1. Computers at home are standard now and many of the tasks that are done on them are "officey" things like paying bills, ordering shopping etc.
2. It's much more common for people to work at home now - in a good way i.e. flexible working and also a bad way i.e. there is access to your office system through the internet and your employer expects you to use it.
3. Kids have to do homework on computers and there will not always be funds to provide a computer in each child's room
4. A study doesn't have to be as big as a bedroom so estate agents use the word to describe rooms that would previously have been called box rooms or something else.

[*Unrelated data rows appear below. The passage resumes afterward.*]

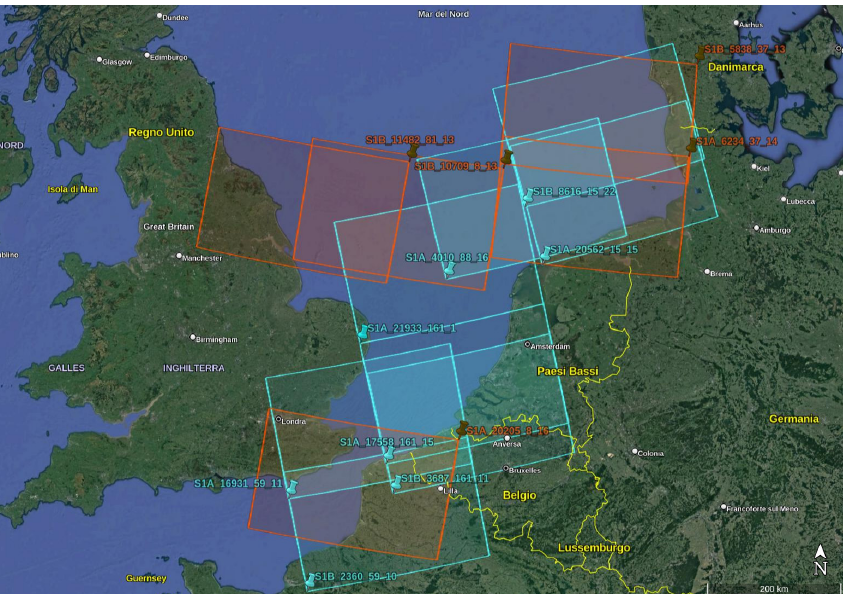
Figure 1. Atlantic European northwest shelf. Full-frame coverage is in orange and cyan for descending and ascending Sentinel-1 (S-1) Interferometric Wide Swath Ground Range Multi-Look Detected High-Resolution (IW) images, respectively. Background image (Data SIO, NOAA, US Navy, NGA, GEBCO; Image Landsat/Copernicus) is from Google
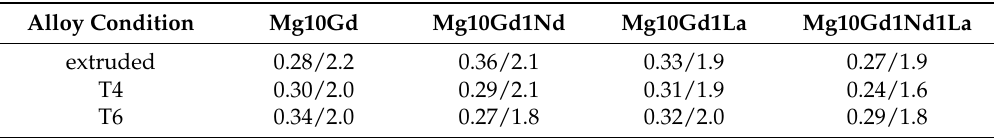
Table 4. Corrosion by polarization: deepest pit in mm/pitting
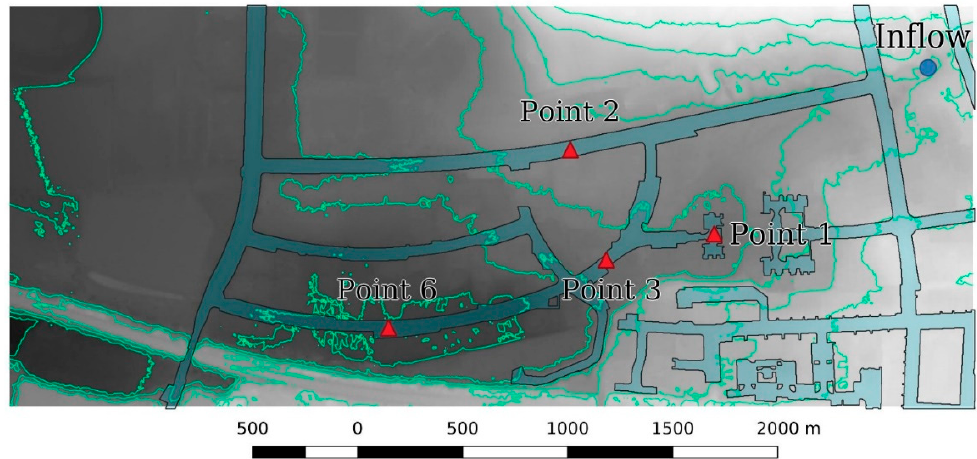
Figure 13. Setup of Test 8A. White areas represent higher elevations. Measurement points are marked in red. A point inflow is marked in blue. Streets are painted in a bluish tone and use a different Manning coefficient than the rest of the domain.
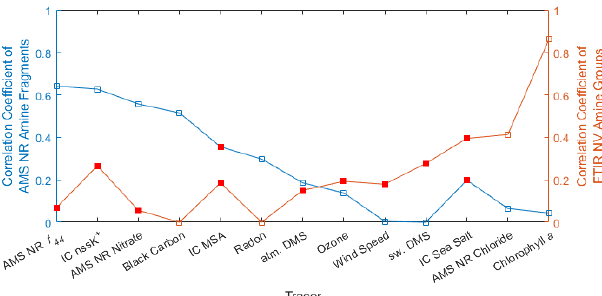
Figure 8. Plot of average Pearson correlation coefficients ( R ) of AMS NR amine fragments (blue) and FTIR NV amine groups in particles with diameters < 1µm (orange) with selected tracers for both marine and continental air masses. Negative correlations were averaged as zero, and only statistically significant ( p < 0 . 05) corre- lations were included, except for markers shown as solid red (which were not significant). No statistically significant correlations were available for AMS NR amine fragments with IC MSA or sea salt nor for FTIR NV amine groups with all tracers with the exception of black carbon, radon, AMS NR chloride, and chl a .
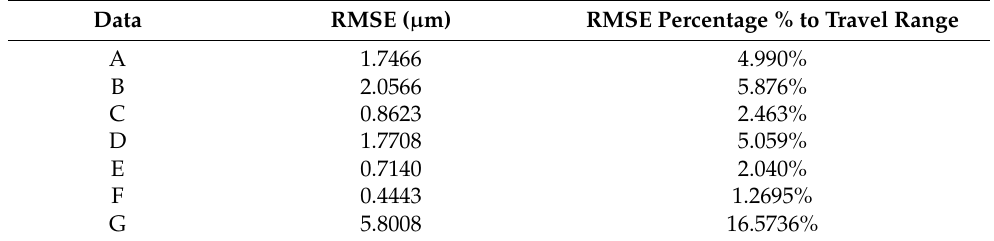
Table 1. Tracking performance of the considered piezoelectric actuator without hysteresis compensation.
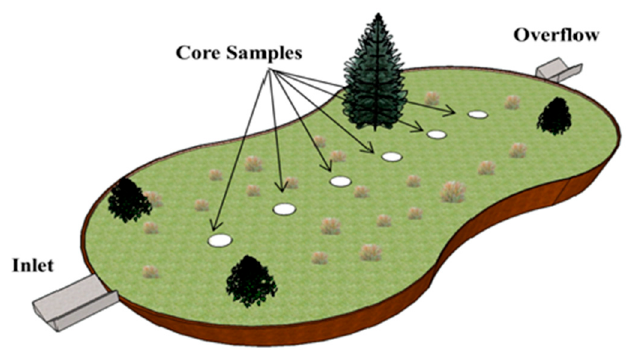
Figure 2. Soil core sampling layout at bioretention cells with approximate core locations.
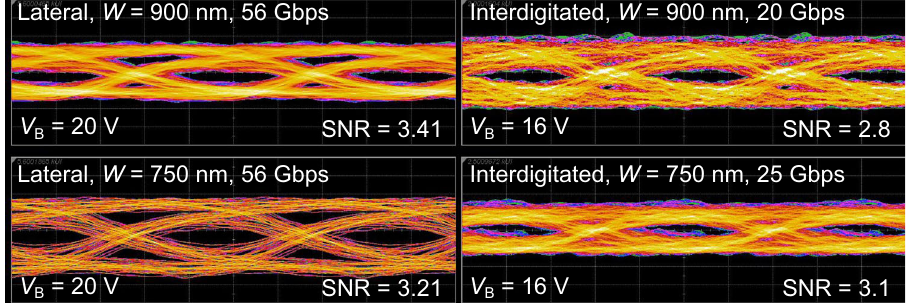
Fig. 5 Measured eye diagrams for the different device types. Lateral devices show open eyes at data rates of up to 56 Gbps at V B = 20 V, where the maximum GBP is observed. The results for interdigitated devices are obtained at the highest data rate where open eyes could be measured for each device. The signal-to-noise ratio (SNR) is obtained from the sampling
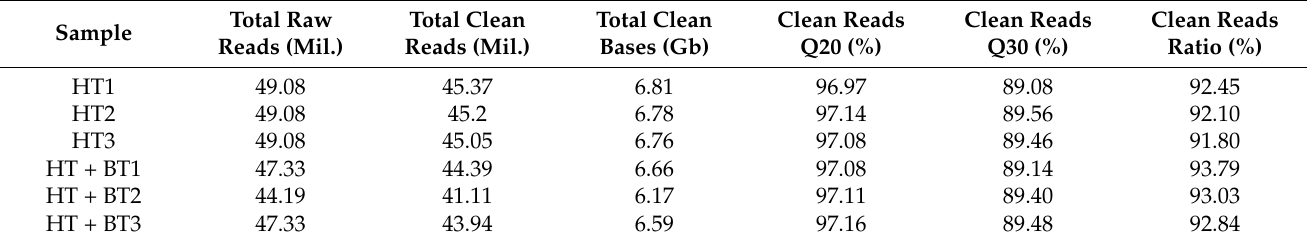
Table 2. Output and quality of sample sequencing data.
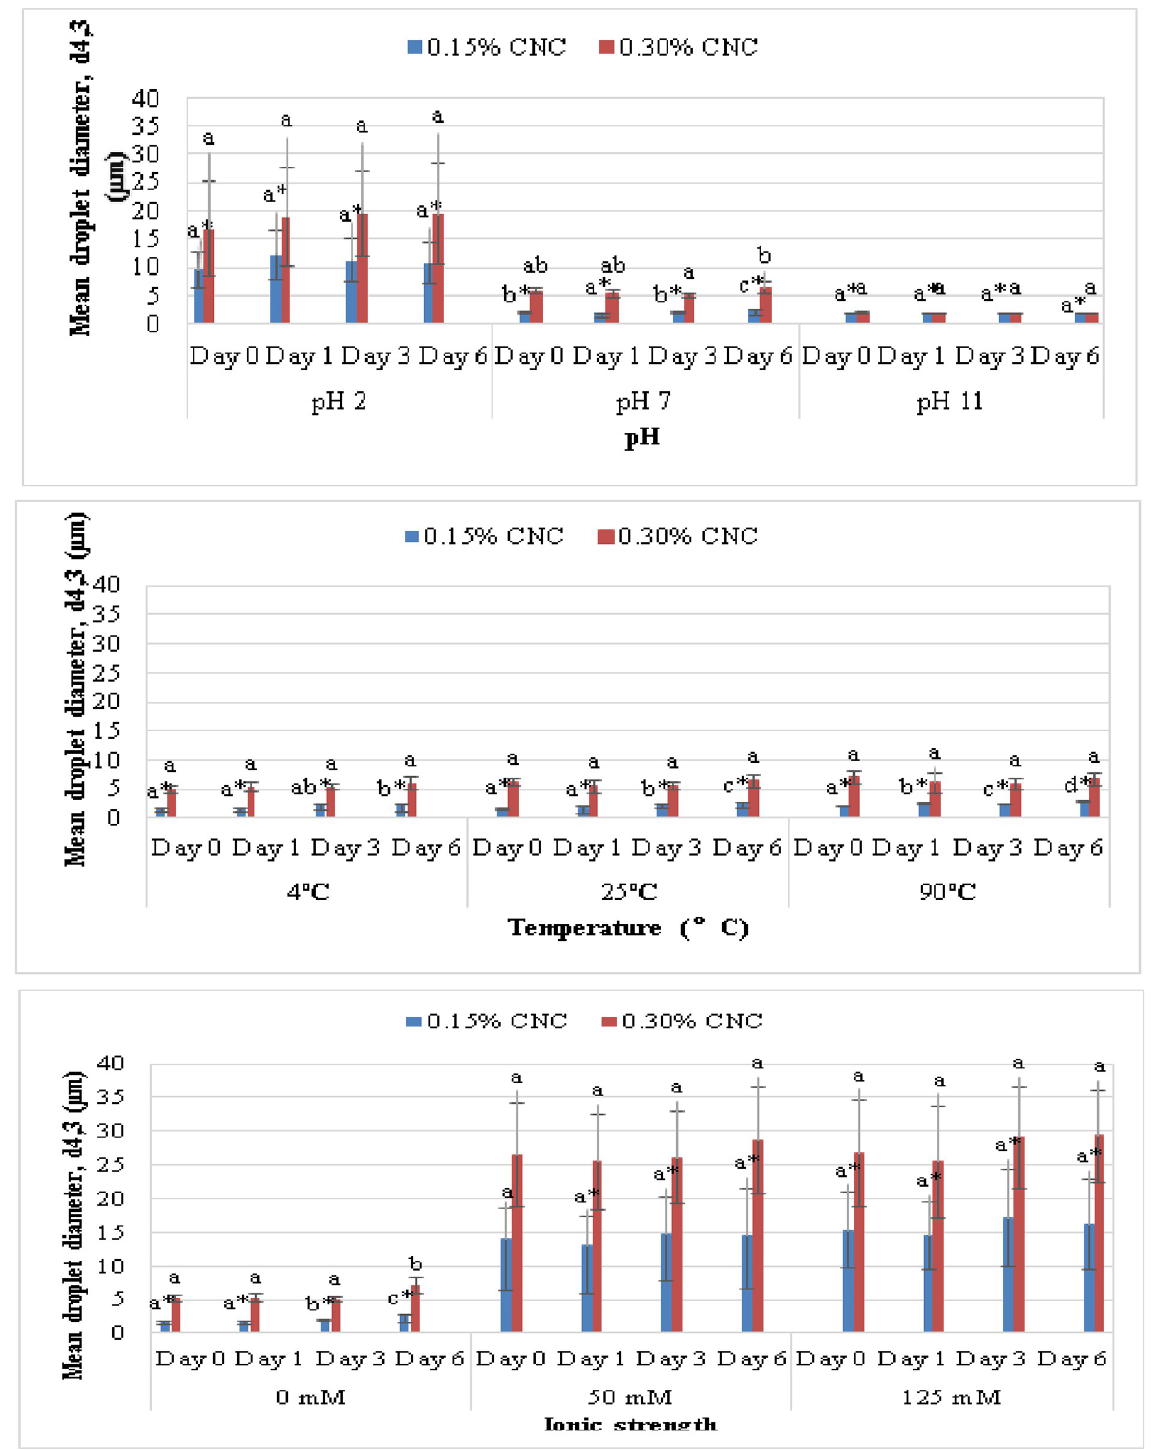
Fig 7. top) Mean droplet diameter, d4,3 ( μ m) against pH (2, 7, 11); centre) temperature (4˚C, 25˚C and 90˚C); bottom) ionic strength (0mM, 50mM and 124mM) for CNC0.15-PE and CNC0.30-PE over 6 days of storage. abc represents values within the same conditions (concentration, pH, temperature and ionic strength) with same letters were significantly different (p < 0.05) across different days.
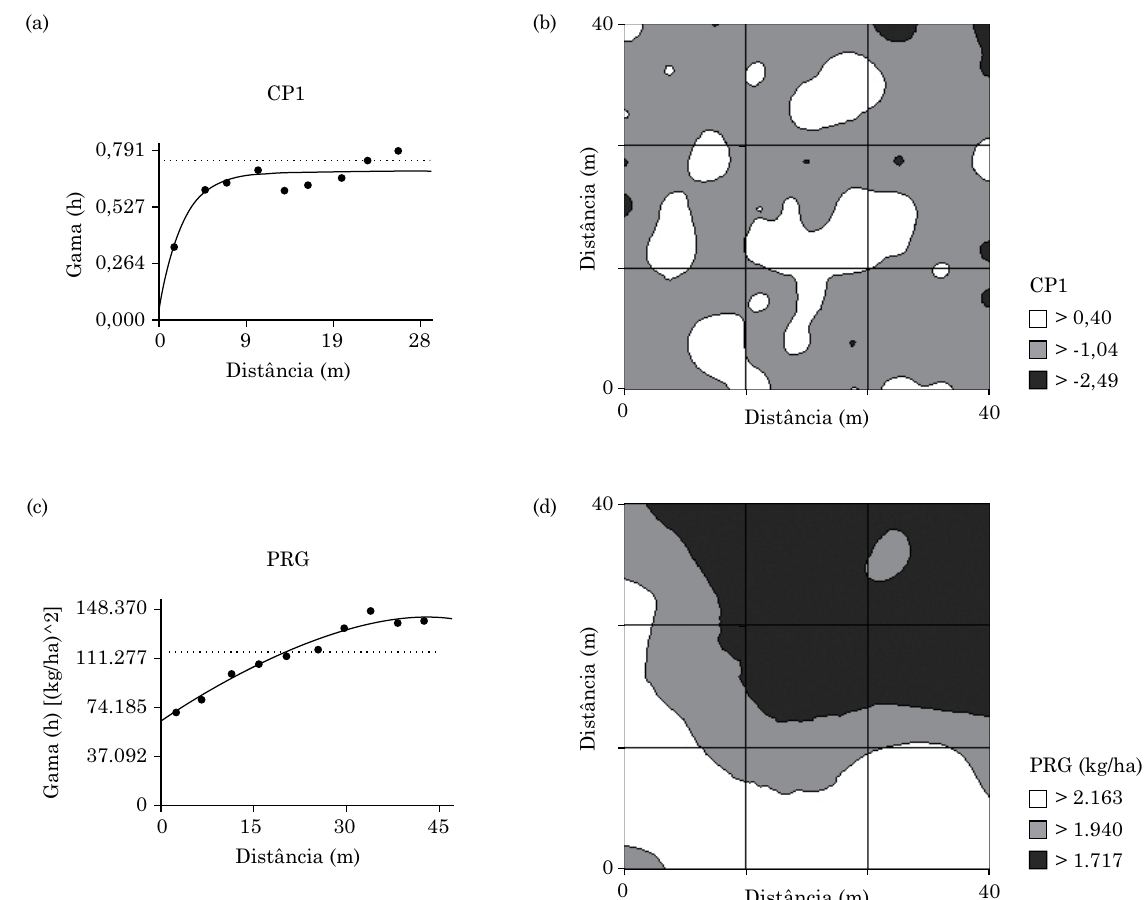
Figura 2. Semivariogramas e mapas de krigagem do componente principal 1 (CP1) e da produtividade de grãos de feijão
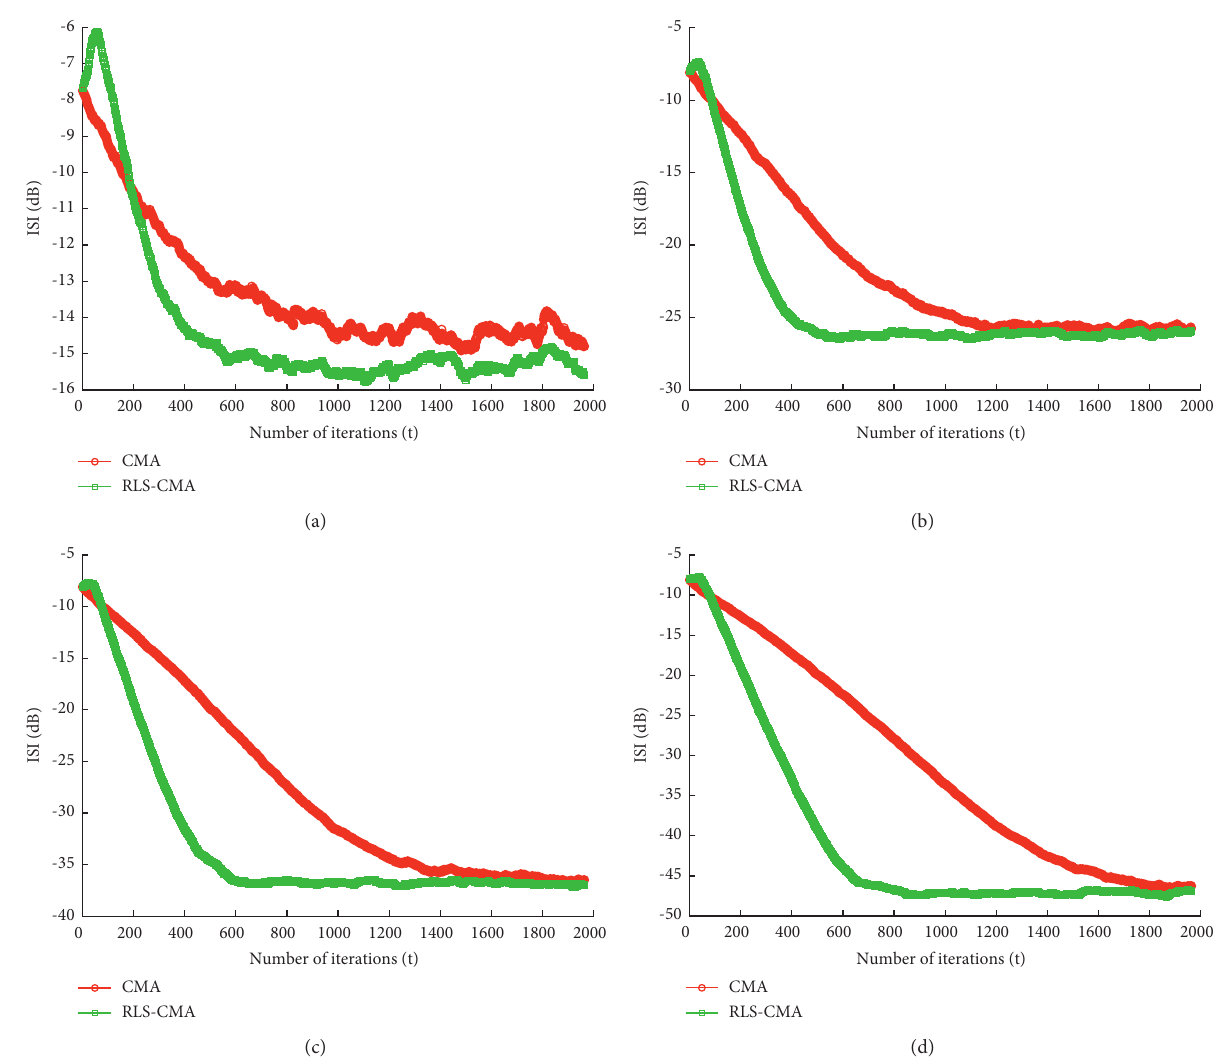
Figure 9: Relationships between the number of iterations and the ISI of the 16PSK-modulated signal obtained for different blind equalisation algorithms at SNR � 15–45dB: (a) SNR � 15dB. (b) SNR � 25dB. (c) SNR � 35 dB. (d) SNR � 45dB.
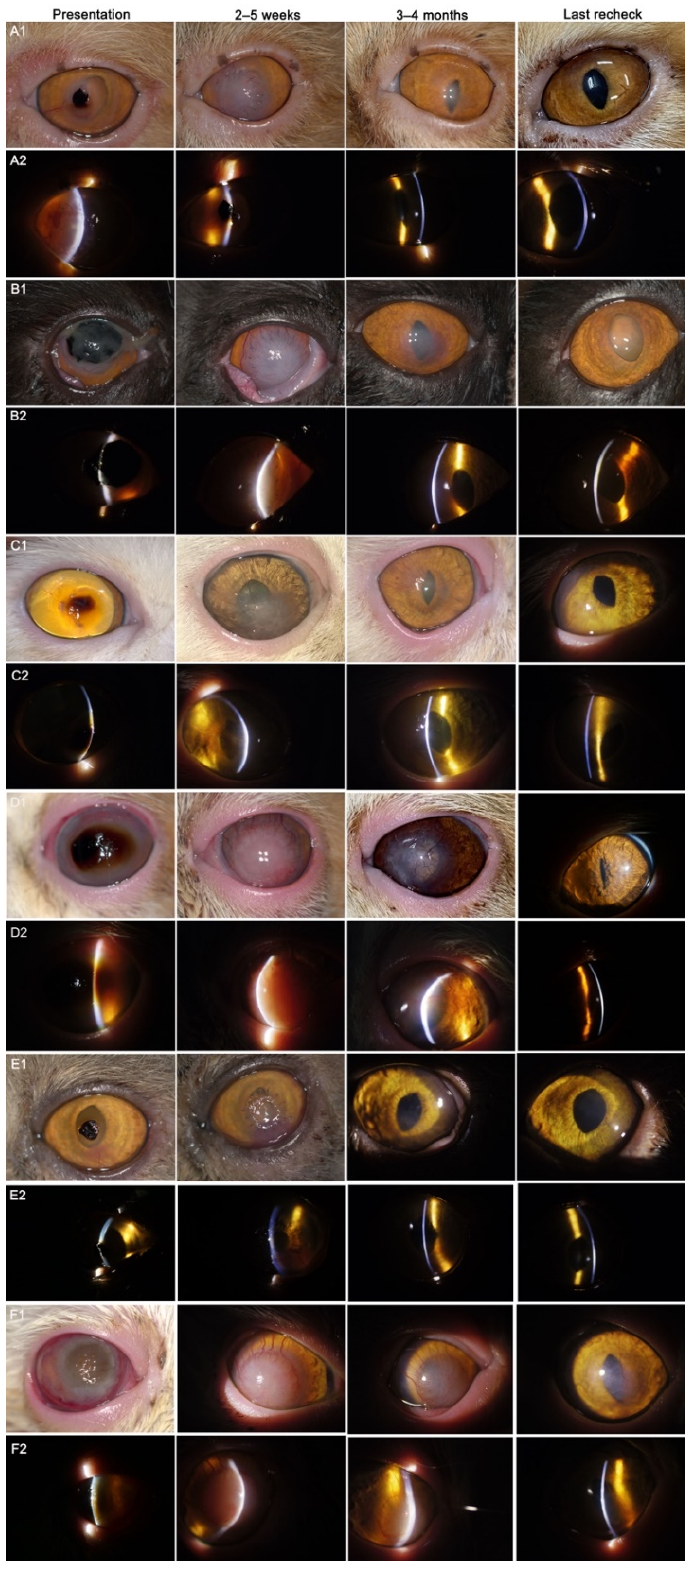
Figure 2. Photographic records of some cases were included in the present study. The first column is at presentation; the second column is 2–5 weeks after keratoplasty; the third column is 3–4 months after keratoplasty; and the fourth column is at the last recheck. ( A1 , B1 , C1 , D1 , E1 and F1 ) By camera; ( A2 , B2 , C2 , D2 , E2 and F2 ) By slit-lamp biomicroscopy; ( A1 – F2 ) Case number: 1, 2, 6, 18, 24 and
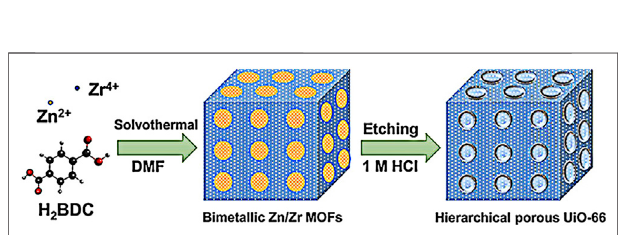
FIGURE 5 | Schematic illustration of the synthesis of UiO-66. Reprinted with permission from Gao et al. (2017). Copyright 2017, American Chemical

So, all in all, not very amusing at all.

Parker231 Sat 03-Aug-13 12:21:08

We decorated the smallest bedroom as a nursery and the DT's slept in there from six weeks. It remained as the nursery until they were about 2 when we moved them into their own bedrooms and the nursery became the study. The study is used by me on days I work from home, DH always has loads of paperwork to wade through when he gets home from work and the filing cabinet is in there with all the bank statements, bills, documents etc. occassionally the DT's do their homework in there although that is rare as doing it in front of the tv in their bedrooms usually wins !

whyno Sat 03-Aug-13 12:36:06

Your thread would've been more honestly titled 'AIBU to be irrationally annoyed about what others choose to call their baby's room'. What's it to you? Call it what you like and let others do the same.

Tabliope Sat 03-Aug-13 12:52:25

I agree nursery sounds a bit pretentious, same as study. Office fine if working from home.

BlackholesAndRevelations Sat 03-Aug-13 12:56:53

WTAF is wrong with study? What would you call it? confused

Wbdn28 Sat 03-Aug-13 12:58:05

> It amuses me how so many people have a study or office in their homes these days.

What would you call it, if that's where you work?

Pagwatch Sat 03-Aug-13 13:01:05


Nursery/baby's room/office/study - just shorthand for the primary use of the room really.

I have a butlers pantry. I don't actually have a butler.